不到一上午,母亲给的线手套指头处就全磨破了。砌渠道的水泥砖棱角分明、锐利无比,每块砖头一百二十斤重,搬不了几块,手就硌得生痛。一天过去,我本来就没有多少硬茧的手掌被磨得通红;特别是指腹,似乎吹可弹破。一天下来,浑身的骨头都快散架了。
晚上吃过饭,我对成说:“我回家去。”
“一天就熬不住了?”成斜睨着我。
我没有说话。
“反正干一天是一天的工分,三天不回来我就另外找人。”成冲我背影说。
我其实是想回去搞个滑轮。
把一块120斤重的水泥砖,完全靠体力搬到三米多高的地方,且每天无数次地搬运,是我根本无法忍受的;不只是对我不怎么强壮的身体挑战,更是对我智力的污辱。经过一天劳作,我已有了初步方案。
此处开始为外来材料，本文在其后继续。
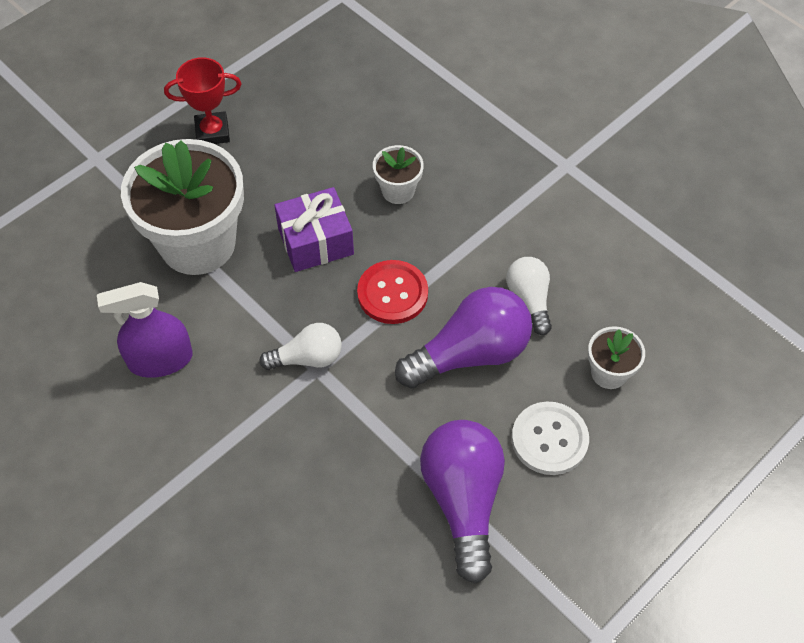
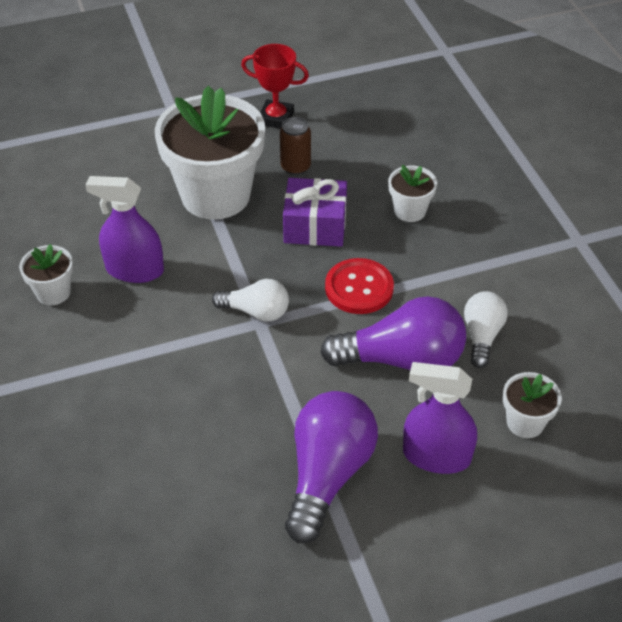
camera: 25 degrees right, 10 degrees down
white button [512,401,589,475] -> purple spray bottle [403,362,477,474]
none -> white flower pot [19,244,73,305]
none -> brown can [280,117,311,175]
第二天下午,我用自行车驮了一大包东西回到了工地。在别人惊诧的目光中,开始架设用架子车轮毂改装的吊装滑轮且一次成功,开始使用。姐夫成也从刚刚开始的“不要让我胡闹”改口称赞不已。很快,各式各样的滑轮组就在整个工地流行开来,我的自尊心也得到了小小的满足。
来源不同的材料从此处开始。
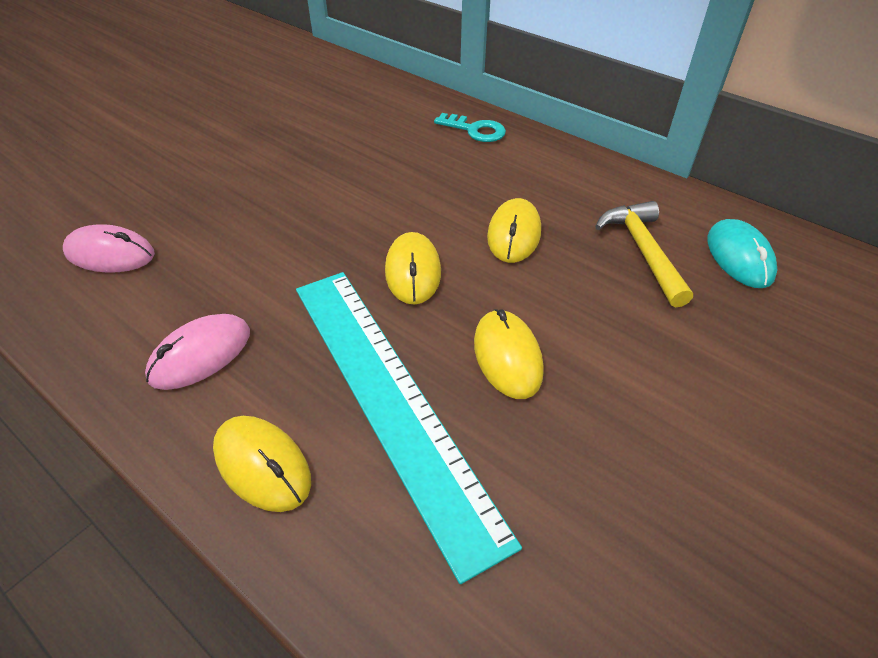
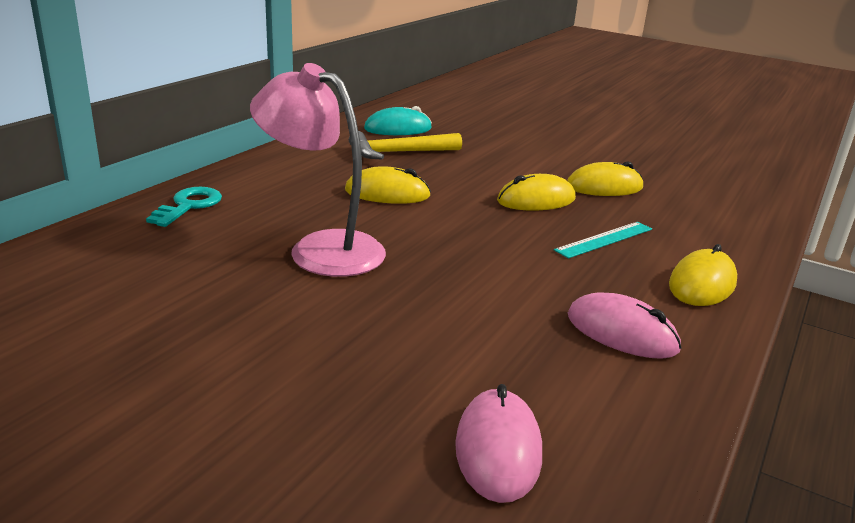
camera: 100 degrees left, 20 degrees down
turquoise ruler [296,272,522,584] -> turquoise ruler [554,222,652,258], size x0.41
yellow mouse [385,232,441,305] -> yellow mouse moved to [567,161,643,196]
none -> pink lamp [250,63,386,277]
二十五天后,我们这个在整个分组中被视为劳动力最弱的小组,以总量第二的成绩完成了副业生产。但是,每天近十八个小时的劳作也让我的体重从一百零八斤下降到九十三斤,而我是一个一米八高、快十七岁的小伙子。
回到家中,母亲看着又黑又瘦的我,眼里泪花在打转:“累不累?”
我摇了摇头。接过母亲手中的白瓷水杯,一口而尽;然后像一摊泥一样,躺到在大炕上……
还没有来得及从修渠的劳累中缓过劲来,秋收又开始了。
开镰前的头一个晚上,队里照例要开社员会。评工分、说事情,只是要比往常短些。散会时,队长说:“早点睡觉,明早开镰。”于是,农人们一哄而散,匆匆忙忙地回去准备自己割麦用的一应物什。
早上四点多,上工的钟声会异常持久地响起。随着各家院门的“咯吱”声,还有狗们的叫声,上工的人们就集成了一个长队,在夜幕中向即将开始收割的麦田走去。
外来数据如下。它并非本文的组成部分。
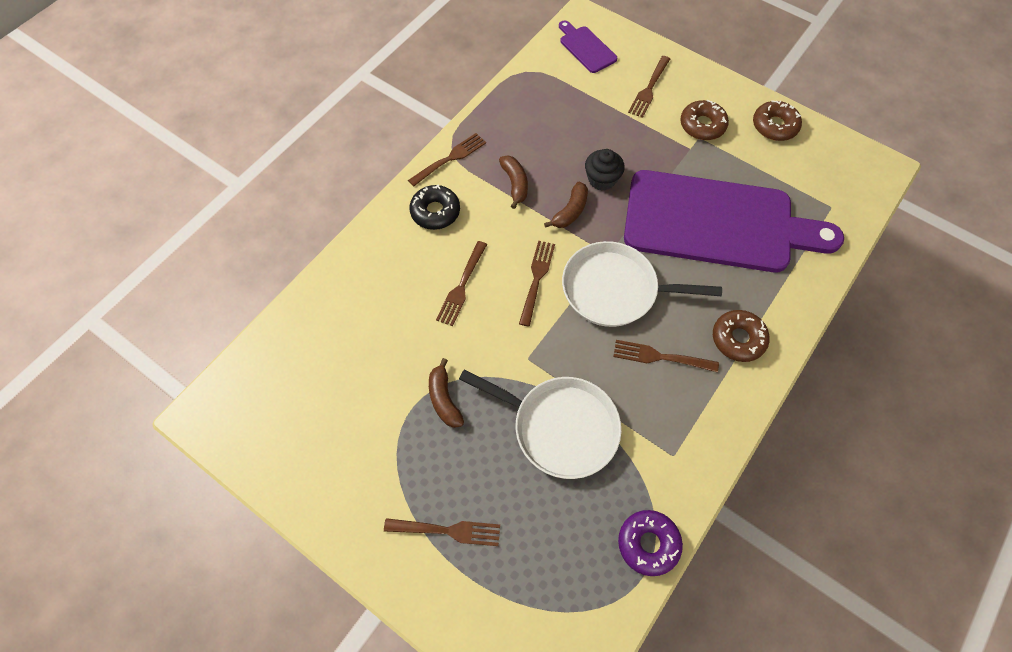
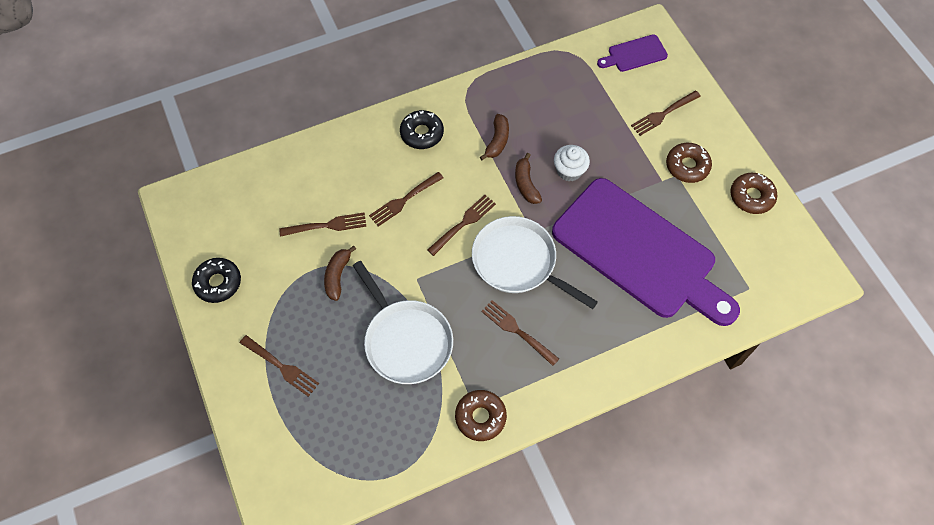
camera: 30 degrees right, 0 degrees up
brown fork [408,133,486,187] -> brown fork moved to [279,213,366,237]
brown banana [544,182,588,228] -> brown banana turned 105 degrees clockwise [515,153,542,204]
purple cutting board [559,20,617,73] -> purple cutting board turned 105 degrees counterclockwise [597,34,668,72]
black cupcake [585,149,625,191] -> white cupcake [554,145,590,181]
purple donut [618,510,683,576] -> none
brown donut [713,310,770,362] -> brown donut moved to [455,390,507,441]
none -> black donut [192,258,241,303]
据说在更加早的时候,开镰时还要祭奠山神土地、八方神灵一番;“破四旧”后,这种形式已不复存在。但是,虔诚的庄稼人还是会用自己的方式进行。
到了地头,所有的男男女女从右至左一字排开,打头的自然是队长或者公认的行家里手。等所有的人都站好后,第一个人说:“我来?”
其它人就应到:“你来。”
“来就来。”只是不再动作,只是嘴皮动着,无非是嘀咕着“皇天保佑之类”;直到别人说:“行了,行了。”才蹲下身子,割起来。
我们那个地方割麦的方式和其它地方又有所不同:只能蹲着割而不能像电视上那样猫着腰割,主要是因为气候干燥的原因,如果大刀论起来,容易造成麦粒脱落。这是当年比我年长的一个农人说的。其实还有一个原因:我们那个时候,一个不到二百口人的村庄,能够下地割麦的人不过五六十个,每年却要种植上千亩小麦,加上“禾禾”、胡麻的其它作物,要种植近三千亩地;每人每年至少要割五六十亩,而这一切都要人们用镰刀一刀一刀地割完,这是一个非常大的劳动量。在将近两个月的时间内,每天只睡不到六个小时。连续高强度劳动不仅仅是对力量,还是对耐心、恒心、毅力的考验;而弯腰割麦这种方式,不适合连续不断地高强度劳作。
割麦时,左脚略向前踩实,左小腿笔直,右脚略向后,右脚尖踮起,膝盖向前,身体的重心就落在了整个右腿上;右手的镰刀向前再向回一搂,麦子就会倒伏在怀中。左手反向向左后方一抓,然后右手顺势下落向回一拉,一把麦子就割在了手中。同时身体向前,轮番进行,三五把后,左手向左后侧一放,就成了一个个等待扎捆的麦把。于是,随着镰刀的金属鸣音和麦秆被割断的“嚓嚓”声,成片的麦子就被割倒在地。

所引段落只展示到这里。